## Excerpted passage
We adopted the four-dimensional conceptual model of successful ageing and defined successful ageing as the following components: (1) no major disease, (2) no disability, (3) high cognitive function, (4) no loss of physical function, (5) active social participation, and (6) high life satisfaction.
Chronic diseases are the biggest threat to the health of older people. We considered six chronic diseases that currently cause premature death among the elderly in China: hypertension, cancer or malignant tumour, chronic lung diseases such as chronic bronchitis and emphysema, heart disease, stroke and memory-related diseases . The absence of any of the above diseases was considered to be free of major diseases.
Participants were asked if they had a disability, including physical disability, brain damage/intellectual disability, vision problem, hearing problem and a speech impediment. If none, they were deemed to have no disability.
Physical function status was measured by the Activity of Daily Living Scale (ADL) , including six options, namely, using the toilet, eating, dressing, getting into or out of bed, walking and bathing. The four-level score was adopted: ‘Have no difficulty =1’, ‘Have difficulty but can still do it =2’, ‘Have difficulty and need help =3’ and ‘Cannot do it =4’. Any score greater than 1 was recorded as a loss of physical function.
Mini-Mental State Examination scale (MMSE)  was used to evaluate. The MMSE includes orientation, memory, attention and numeracy, recall and language skills, with a total score of 30. A score of < 17 for illiteracy, < 20 for elementary school and < 24 for secondary school or above were defined as impaired cognitive function.
Active social participation was defined as having participated in at least one of the following social activities during the past month: (1) Interacted with friends; (2) Played Mah-jong, played chess or played cards; (3) Provided help to family, friends or neighbours who do not live with you; (4) Went to a club; (5) Took part in a community-related organization; (6) Done voluntary or charity work; (7) Cared for a sick or disabled adult who does not live with you; (8) Attended an educational or training course; (9) Stock investment; (10) Used the Internet and (11) Other.
In the CHARLS questionnaire, a single-choice question was set: ‘Please think about your life-as-a-whole. How satisfied are you with it?’ The answers were ‘completely satisfied’, ‘very satisfied’, ‘somewhat satisfied’, ‘not very satisfied’ and ‘not at all satisfied’. The first three items were assigned a score of 1, which meant high life satisfaction. If the answer was the last two items, the score was 0, which meant low life satisfaction.
According to the International Physical Activity Questionnaire - Short Form (IPAQ-SF) , the physical activity of the elderly was divided into three intensity levels: vigorous, moderate and mild. Among them, vigorous activities could cause shortness of breath, such as carrying heavy stuff, digging, hoeing, aerobic workout, bicycling at a fast speed and riding a cargo bike/motorcycle; moderate activities could make people breathe faster than usual, such as carrying light stuff, bicycling at a normal speed, mopping, Tai-Chi and speed walking. One example of mild activities was walking, which included walking from one place to another place at a workplace or home, and taking a walk for leisure, sports, exercise or entertainment. For each level of activity, the respondents were asked, “Do you usually take this type of activity for at least 10 minutes every week?” If the answer was ‘yes’, it was considered that they often participated in physical activities of this intensity. If the subjects answered ‘yes’ to multiple questions, they were classified according to the activity with the highest intensity. For example, if the answer to vigorous intensity and mild intensity activities was ‘yes’, the subjects were classified as frequently participating in vigorous-intensity physical activities.

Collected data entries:
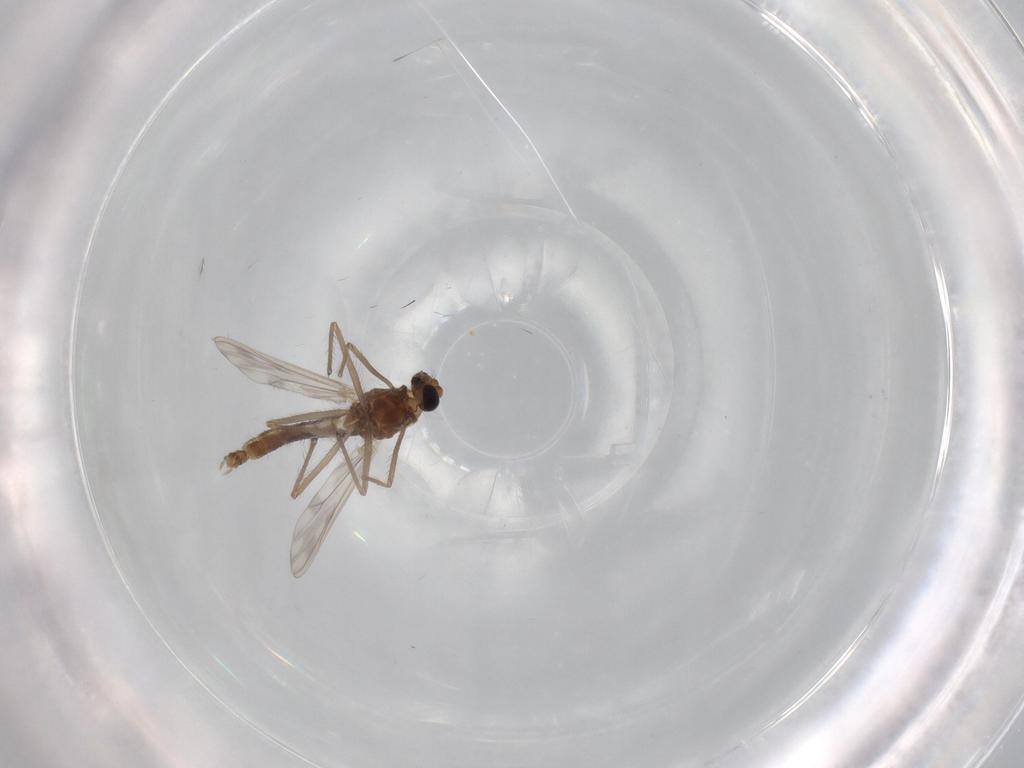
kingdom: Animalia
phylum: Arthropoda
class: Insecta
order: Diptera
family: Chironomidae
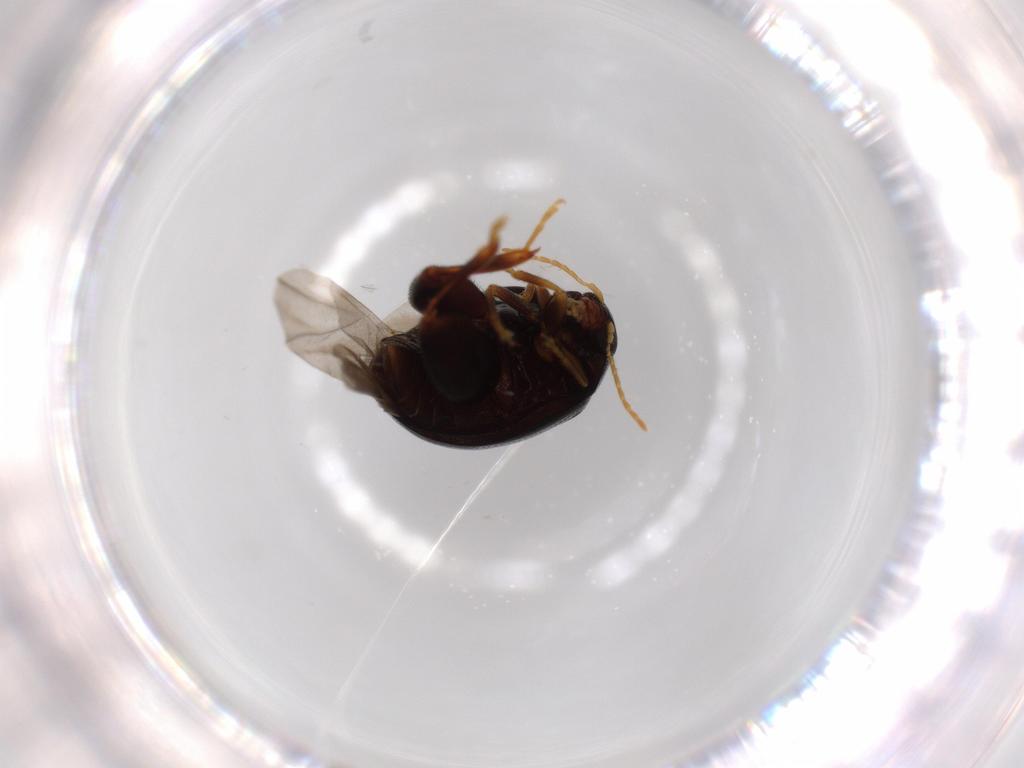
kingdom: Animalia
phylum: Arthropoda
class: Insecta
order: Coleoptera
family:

## What needs to be done
Reproduce the part of the successful-ageing methods passage that starts at "Physical function status" and ends at "of physical function.".

## Exercise output
Physical function status was measured by the Activity of Daily Living Scale (ADL) , including six options, namely, using the toilet, eating, dressing, getting into or out of bed, walking and bathing. The four-level score was adopted: ‘Have no difficulty =1’, ‘Have difficulty but can still do it =2’, ‘Have difficulty and need help =3’ and ‘Cannot do it =4’. Any score greater than 1 was recorded as a loss of physical function.